The cliché about the women behind rich, famous, successful — “great” — men is a cliché not only because it’s true, not only because it’s the emotional and practical support so many women have offered so many men that has made such success possible. It’s a cliché also because such women have been, for the most part, anonymous, individually and collectively, an undifferentiated mass of mothers, sisters, girlfriends, and — mostly — wives.
My Darling Vivian is here to right that wrong in one case that features not only unjust oversight but egregious, overt abuse and misrepresentation.
Filmmaker Matt Riddlehoover has a personal connection to his subject: his partner, Dustin Tittle, is a grandson of Johnny Cash and Vivian Liberto. You know, Vivian Liberto, Cash’s first wife and the mother of his daughters, including singer-songwriter Rosanne Cash. It’s possible you never realized that Cash was married to anyone other than June Carter Cash, because Liberto has been, at best, vilified in the Cash story, and at worst, erased from it. Or is it the other way around? Is it better to be erased than vilified? Either way, it’s all outrageous, and examples of both here will infuriate you.
Riddlehoover’s introduction to Liberto’s story came via the complaints of his mother-in-law, Kathy Cash Tittle, over how her mother, Liberto, was so poorly depicted in the 2005 Johnny Cash biopic Walk the Line. So here Riddlehoover lets the Cash daughters — also including Cindy Cash and Tara Cash Schwoebel — tell their mother’s story, backed up by an absolute treasure trove of vintage photos, home movies, and the enormous stack of love letters Liberto and Cash wrote to each other during the three years he was in the army stationed in Germany.
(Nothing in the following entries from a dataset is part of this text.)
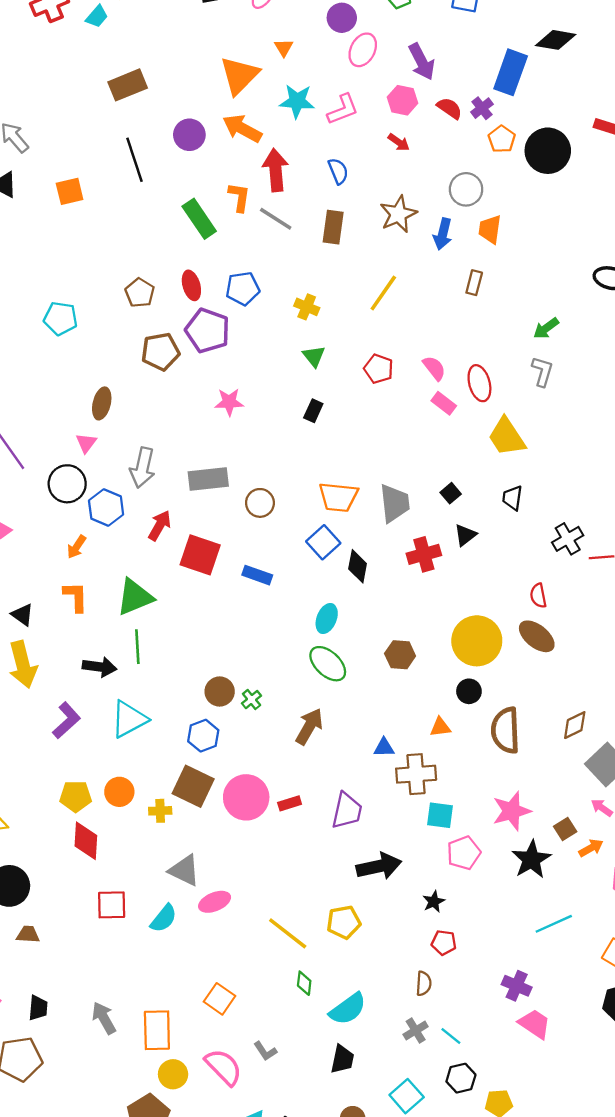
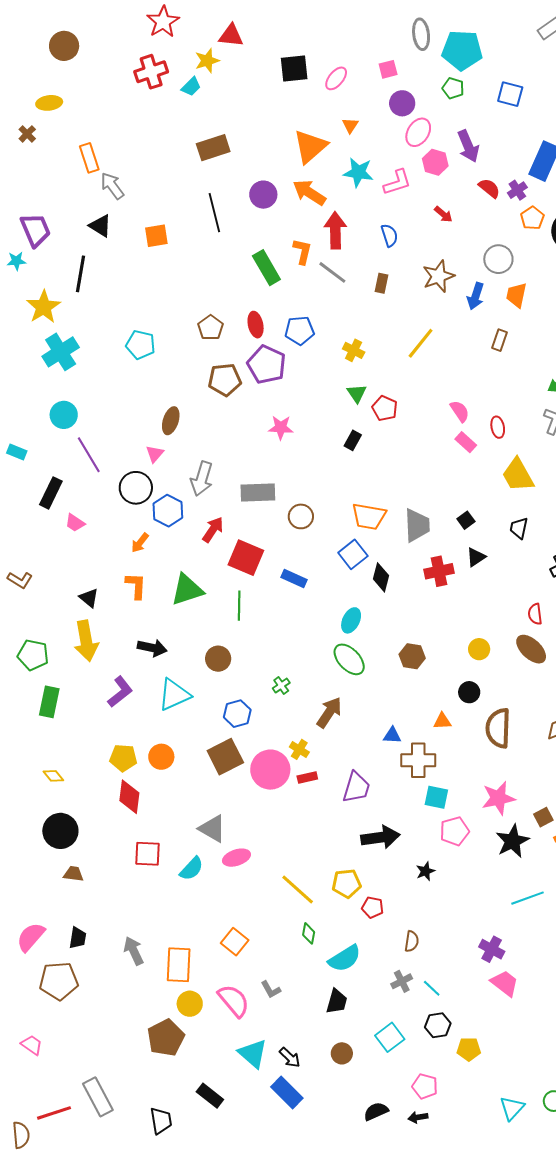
pink hexagon: (402, 100) -> (435, 162), moved
brown rectangle: (333, 227) -> (381, 283), size x0.7
red pentagon: (379, 369) -> (385, 408), moved
red ellipse: (479, 383) -> (498, 427), size x0.7
yellow circle: (477, 641) -> (479, 649), size x0.5
green line: (137, 647) -> (239, 606), moved
brown circle: (220, 691) -> (218, 659), moved
brown square: (193, 786) -> (225, 757), turned 33
yellow cross: (160, 811) -> (299, 749), moved, turned 30
red pentagon: (444, 943) -> (373, 907), moved

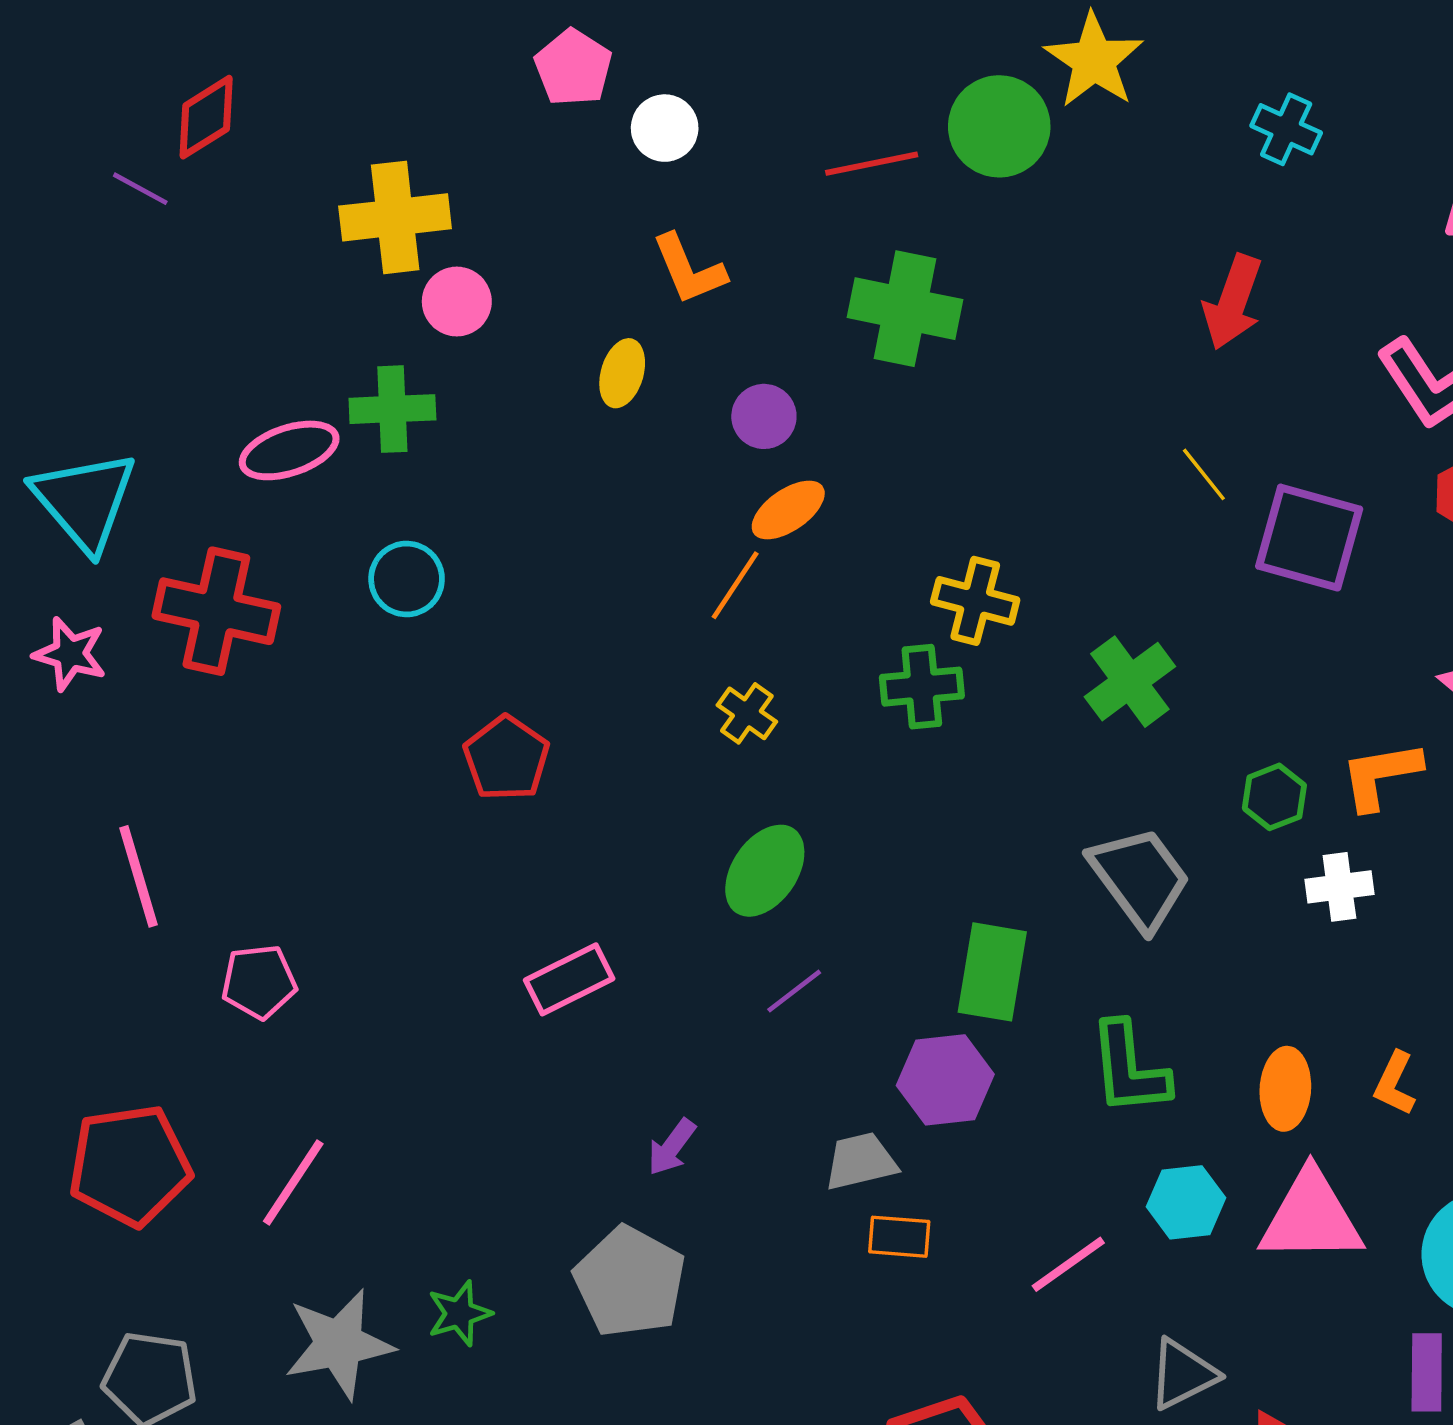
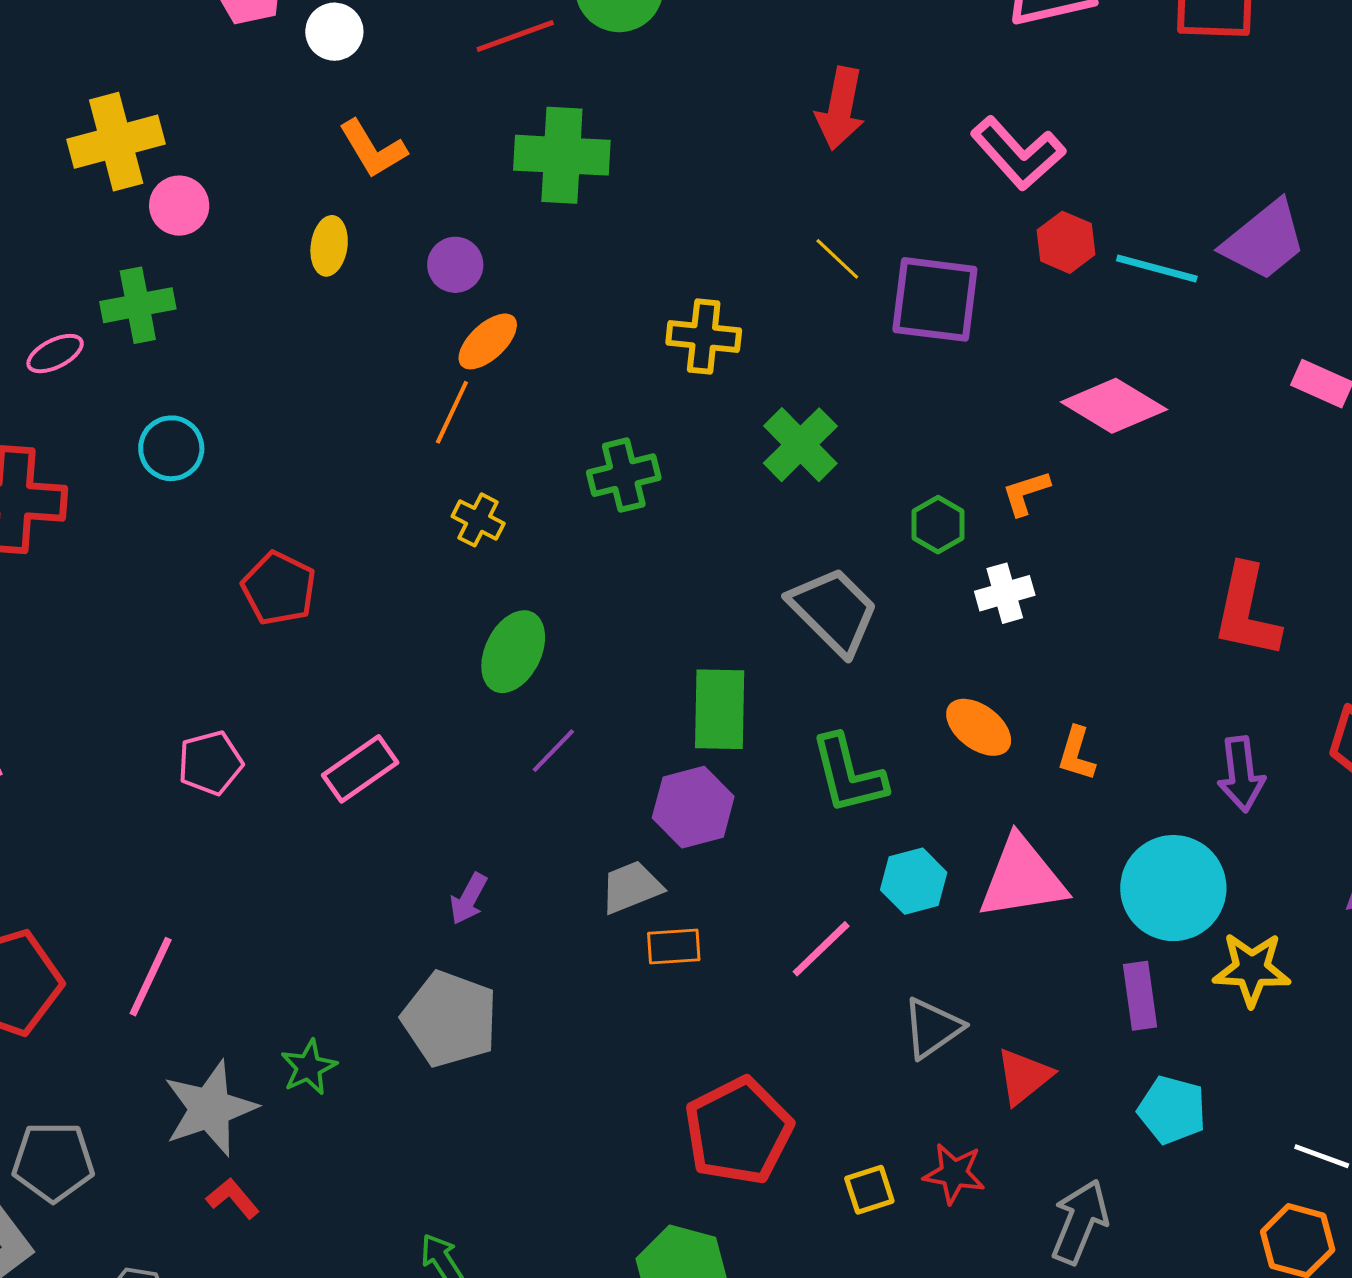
pink ellipse: (289, 450) -> (55, 354), size x0.7
yellow cross: (975, 601) -> (704, 336), moved
orange L-shape: (1381, 775) -> (1026, 493), size x0.7
pink pentagon: (259, 982) -> (210, 763), moved
orange ellipse: (1285, 1089) -> (979, 727), moved, turned -48

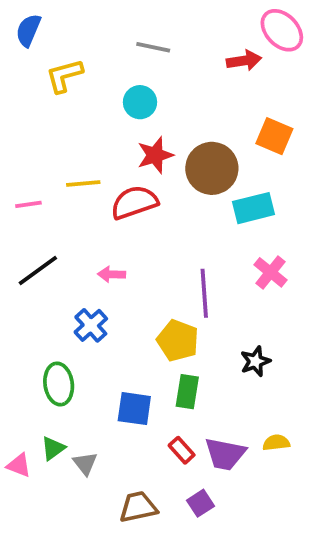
This is an incredible film for the rich portrait it paints of a complex, very private woman who had to find ways to cope with not only multiple small children on her own but also with her husband’s burgeoning fame in an era, the late 1950s and into the 60s, when the media was just beginning to generate a rapacious, devouring interest in celebrities and no one knew how to deal with it, even less so those who did not seek out the spotlight. (The daughters talk of how their mother was constantly having to fend off fans who showed up at their house in California, even while her husband was out on the road for months at a time.) It’s also a fascinating peek into the family dynamic of siblings, and how four children in the same family can have very different experiences of growing up and very different stories to tell; Rosanne, the eldest, suggests this at the outset, and it becomes clear as the path of Liberto’s difficult life impacts her daughters in varying ways.
If nothing else, My Darling Vivian — the title is a salutation Cash regularly used in his letters — is a deconstruction of the idea of the artist’s muse, from the unfairness of reducing her to a mere cog in his creative wheels to her dispensability when another comes along. Liberto was Cash’s inspiration for “I Walk the Line,” and their letters and the testimony of their daughters makes it plain that they were deeply in love, at least for a while. But moments of perception and experience such as a pop song captures are merely that: moments. And the world moves on while they remain frozen in time. The emotional archaeology of Vivian carefully unpacks it and defrosts it and makes for a richer understanding of the complicated feeling that goes into art, artist, and those left in his wake.